No interior, é dada maior atenção à Pastoral Indigenista. O Bispo explicou que a ação pastoral nas comunidades indígenas varia conforme as etnias e o grau de integração com a Igreja Católica. “Em geral, a vida eclesial nessas comunidades é bastante marcada pelo protagonismo dos próprios indígenas. Em algumas comunidades, vou para celebrar missas, sobretudo crismas. Temos um grande trabalho voltado à iniciação à vida cristã. Em outras, fazemo-nos presentes para estabelecer vínculos”, contou Dom Mário, citando como exemplo o caso dos Ianomâmis, cujo trabalho é mais voltado para o diálogo inter-religioso.
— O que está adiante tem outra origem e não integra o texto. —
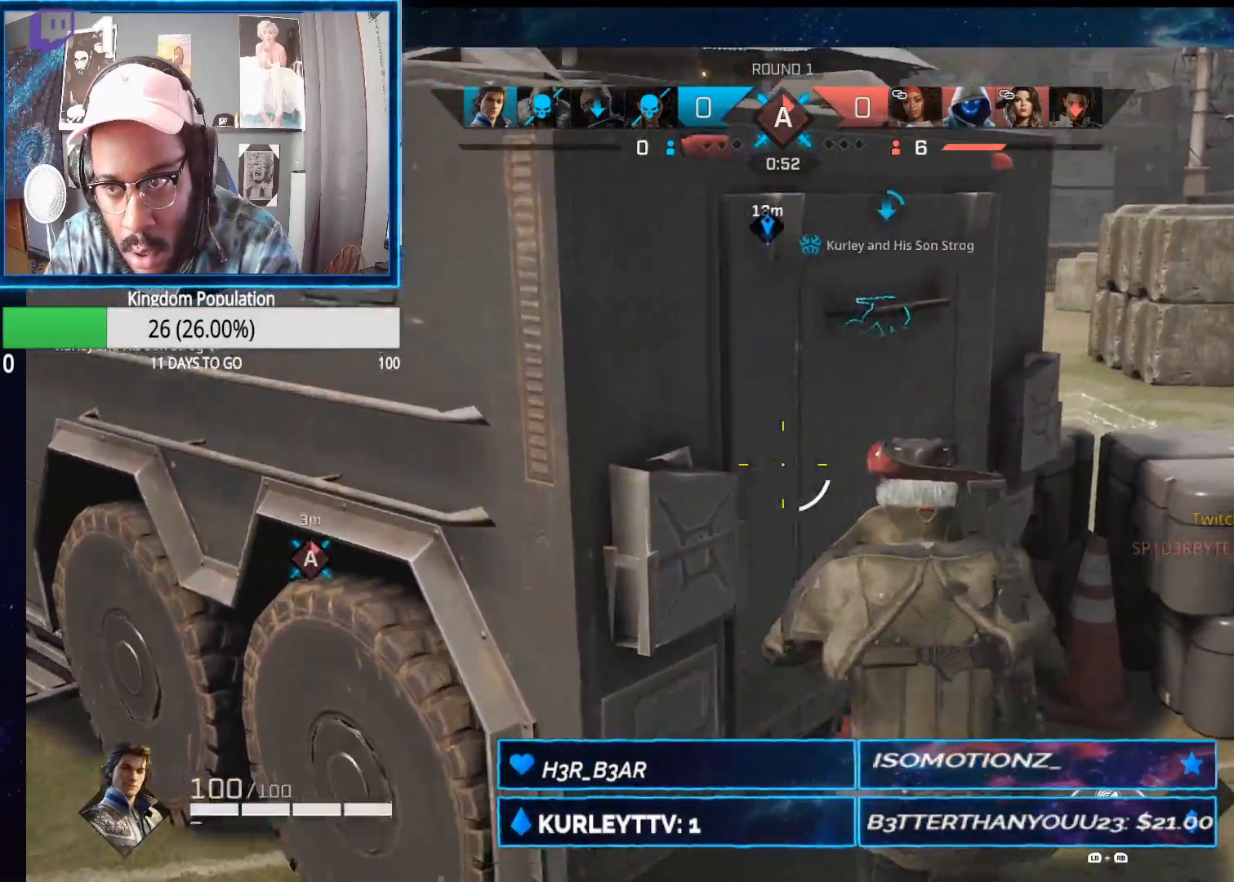
{"buttons": [], "left_stick": "up-right", "right_stick": "center", "events": [[50, "A", "down"], [133, "A", "up"], [217, "R1", "down"], [300, "right_stick", "down-left"], [317, "R1", "up"], [467, "right_stick", "center"]]}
Busca-se, ainda, um trabalho de evangelização a partir da língua indígena, embora em algumas comunidades nem todos os adolescentes e jovens conheçam seus idiomas nativos. Em comunidades como as dos Macuxis e Uapixanas, há até Bíblias em seus idiomas.

Pastoral da presença

Nesse sentido, Dom Mário sublinhou uma característica essencial para a ação evangelizadora com os povos amazônicos, que foi bastante ressaltada no último Sínodo: “A pastoral da presença e não apenas de visita”.

“Temos buscado favorecer que os missionários residam nessas comunidades ou permaneçam por mais tempo nelas, para aprenderem sua língua e costumes”, destacou o Bispo, afirmando que ele próprio percebe o quanto a população se alegra quando se hospeda pelo menos por uma noite na comunidade, tendo a oportunidade de visitar as famílias, conhecer suas casas.

A Igreja também tem um papel fundamental de ajuda no acesso dos povos indígenas a informações sobre seus direitos, a fim de que sua dignidade seja respeitada.

Dom Mario, com Papa Francisco, durante Sínodo da Amazônia (arquivo pessoal)

Sonhos

Dom Mário salientou que os sonhos expressos pelo Papa Francisco na Querida Amazonia – social, ecológico, cultural e eclesial – são integrados e concretos, justamente para que “não se tornem devaneios”.

O Bispo sublinhou que a Igreja na Amazônia não colhe apenas os frutos do Sínodo, mas do caminho que o antecedeu, desde a sua convocação, em 2017, e, mesmo anteriormente, com a publicação da encíclica Laudato si’, em 2015.

Referindo-se à “ecologia integral”, da qual o Pontífice fala, o Prelado explicou que esse conceito não pode ser compreendido apenas do ponto de vista ambiental. “Ecologia integral tem como pressuposto principal a vida humana.”

Dom Mário reconheceu que o contexto da atual pandemia dificultou a “devolução” das discussões do Sínodo às comunidades. “O grande fruto do Sínodo é a oportunidade de caminhar juntos como Igreja. Isso já tem acontecido no âmbito das dioceses, porém, ainda não conseguimos concretizá-lo como Pan-Amazônia, não apenas do ponto de vista geográfico, mas, principalmente, eclesial”, completou.